Precision is the largest drilling company in Canada and has operations in the U.S., Mexico and the United Arab Emirates. Neveu said Wednesday the company will not increase capital spending in Canada this year, and will instead boost investments elsewhere.
“Either you’re helping make Canada more competitive or you’re ambivalent to negative. In our opinion, ambivalent or negative is not helpful,” Neveu said, adding that both federal and state-level policies in the U.S. have been more encouraging for new investment.
In a speech to the Economic Club of Canada in Ottawa on Wednesday, Morneau countered that the federal government will focus on more immediate worries like NAFTA and lower U.S. corporate taxes and at the same time takes steps to address longer-term domestic risks, such as the aging workforce.
Morneau said Canada needs to play both a long game and a short game — and that the brightening economy enables the government to do just that.

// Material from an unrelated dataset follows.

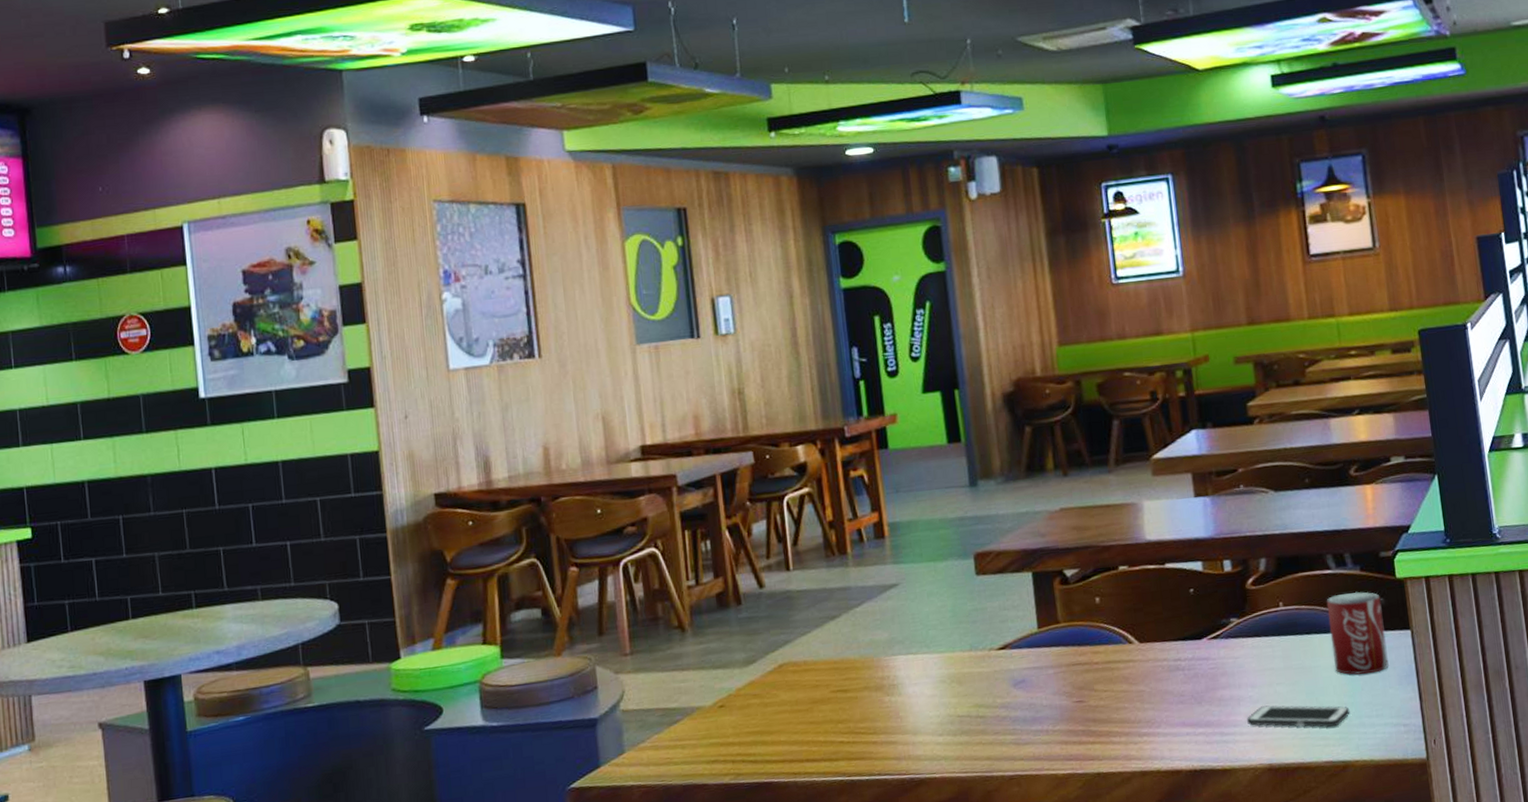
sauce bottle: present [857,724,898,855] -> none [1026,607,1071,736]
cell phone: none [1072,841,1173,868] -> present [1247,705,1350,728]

Canadian businesses have been particularly concerned about changes under Trump’s tax regime that allow companies to immediately expense purchases on big capital costs such as equipment and machinery. In the past, those expenses would have to be written off over long periods of times stretching up to decades, similar to Canada’s tax policy. The budget did include extensions for capital cost allowances to some clean energy purchases.
The Canadian Manufacturers & Exporters (CME) association said Wednesday that Canada has been at risk of losing investment dollars to the U.S. in recent years, and that Trump’s tax cuts now underscore that threat.

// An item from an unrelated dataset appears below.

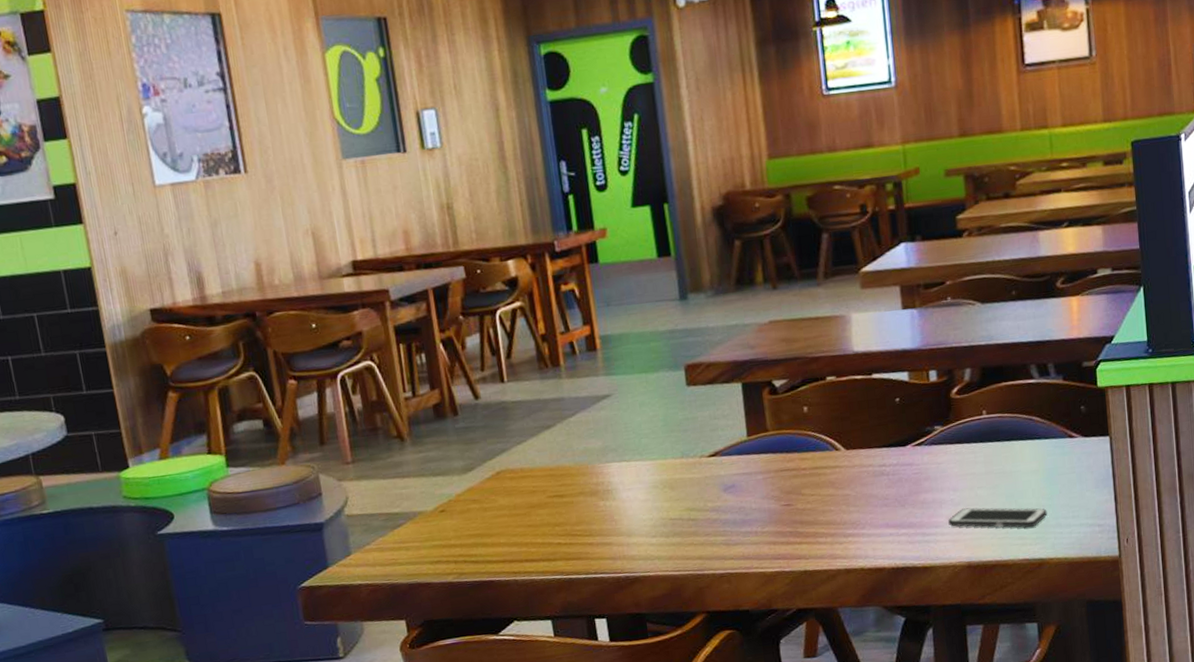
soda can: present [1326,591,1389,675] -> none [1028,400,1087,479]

The changes could recalibrate how Canadian manufacturers think about new investments, said Winston Woo, chair of the CME Ontario Finance Committee.
“You would be looking at the U.S. very, very differently,” he said.
He cautioned, however, that the Trump tax changes only recently took effect, and most companies are still waiting and watching the market.
New foreign direct investment in greenfield manufacturing developments in Canada has shrunk by 40 per cent over the last 10 years, according to the CME.
Meanwhile, U.S. manufacturers are ramping up investment. Last month, the U.S. Commerce Department said spending on business equipment leaped 11.4 per cent in the fourth quarter of 2017, the largest increase in three years. U.S. spending on machinery and equipment tends to outpace that of Canadian firms by a ratio of eight to one, according to the CME.
In contrast, the growth-focused policy changes in Ottawa’s budget were “disappointingly thin,” according to John Manley, president and CEO of the Business Council of Canada. The group had called on Morneau to immediately reduce federal corporate tax rates, and accelerate the pace at which firms can write off capital expenses.